In 1930s, Germany saw the rise of Adolf Hitler as the most powerful leader. Once in power, Hitler moved quickly to derail the country’s democracy. He convinced his cabinet to invoke emergency clauses of the constitution that suspended an individual’s freedom of press, speech, and assembly. By 1933, the Nazis began putting into practice their ideology of racial supremacy. And it is amidst this backdrop that Turkish author Ayse Kulin bases her historical fiction Without a Country which spans across four generations, from the 1930s to present day when their adopted country is also undergoing massive changes.
The novel, translated from Turkish by Kenneth Dakan, begins with a German pathologist fleeing the country with his family once he learns that living there is no longer safe because they are Jewish. He eventually finds employment in Turkey where universities and hospitals welcome the likes of him as valuable assets to build the country. Kulin who conceived the plot from a personal account says,“The German professors when they first came to Turkey, needed interpreters during their lectures. Since my father had obtained his masters degree in Berlin, he was fluent in German and was often called in to translate the engineering lessons. He spoke very highly of these remarkable men who raised the bar in all aspects of knowledge. The time had come for me to tell their story and also create an awareness of how authoritarian regimes take over and tend to stay forever if the public is not alert enough.”
In an era where fiction is often misconstrued as facts, the most challenging aspect of the novel was the background research. “Research is definitely essential for historical fiction even though the fiction writer has a right to deviate from the facts. Here at home, such deviations might be taken as historical facts, so I researched thoroughly. I based the first chapter of my book on the true story of Prof. Shcwartz fleeing Germany, but changed his name to Schilimann so that I could fictionalise him. Once he was in Istanbul, what ever I wrote about Schlimann and his family is fiction. Only the oppressions of Hitler’s regime and of what happened between the Turkish and German professors are factual,” says the author who based her research on several historical documents. “I read the autobiography of Prof. Hirch, another book on Reshid Galip, the Education Minister who conducted the meetings with the German professors. Apart from these, I also read The Nazi Seizure of Power by W.A. Sheridan, Exile Under The Cresent by Faruk Sen, Homeless by H. Celikbudak and also glimpsed through the biographies of some other German professors discharged from their chairs by Hitler.
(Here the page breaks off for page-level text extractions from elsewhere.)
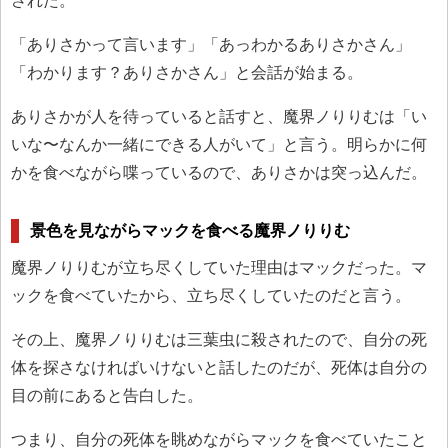
された。
「ありさかって言います」「あっわかるありさかさん」
「わかります？ありさかさん」と会話が始まる。
ありさかが人を待っていると話すと、魔界ノりりむは「い
いな〜なんか一緒にできる人がいて」と言う。明らかに何
かを食べながら喋っているので、ありさかは突っ込んだ。
景色を見ながらマックを食べる魔界ノりりむ
魔界ノりりむが立ち尽くしていた理由はマックだった。マ
ックを食べていたから、立ち尽くしていたのだと言う。
その上、魔界ノりりむは三葉虫に殺されたので、自分の死
体を探さなければいけないと話したのだが、死体は自分の
目の前にあると告白した。
つまり、自分の死体を眺めながらマックを食べていたこと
But Hitler’s loss was Turkey’s gain and these professors paved the way for their students to become excellent medical doctors, men of law, economists, scientists, musicians, among others.”
Also woven into this entire multi-generational family saga is theme of belonging and identity. While Schilimann searches for an identity in his adoptive country, his Turkish-Muslim great-granddaughter is confronted by prejudice for her Jewish ancestors and is forced to leave her homeland because of it. “Early Ottomans in their successful years were very lenient with subjects of different religions and races. As they started losing power, their tolerance decreased. This is also what happened during the era of the Turkish Republic. As problems arose, racism and religious fanaticism increased accordingly. And it continues to happen today. We had never been so fanatically religious or militant,” feels Kulin.
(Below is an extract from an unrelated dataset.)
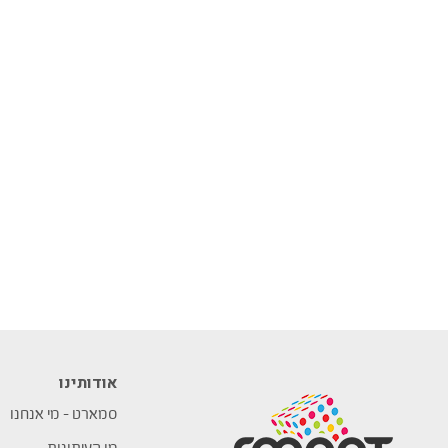
אודותינו
סמארט – מי אנחנו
Much of the narrative progresses through the eyes of Suzzane, Schilimann’s daughter as she encounters the golden era till the curve drops, “thanks to underground organisations which are backed up by those who prefer a non- thinking but abiding Turkey”. “Suzi’s life covers four generations and through her eyes we witness the ups and downs of the social and political life of the Turkish society. Life here is full of strife with military revolutions every 10 years and various other uprisings. Suzi goes through rough days unscarred and survives like most of us. She, I believe, reflects the typical middle class educated Turkish woman who is intelligent enough to know what is happening but unable to change the circumstances because she again knows that no change is possible without loss. At her age, loss is no cure,” concludes Kulin.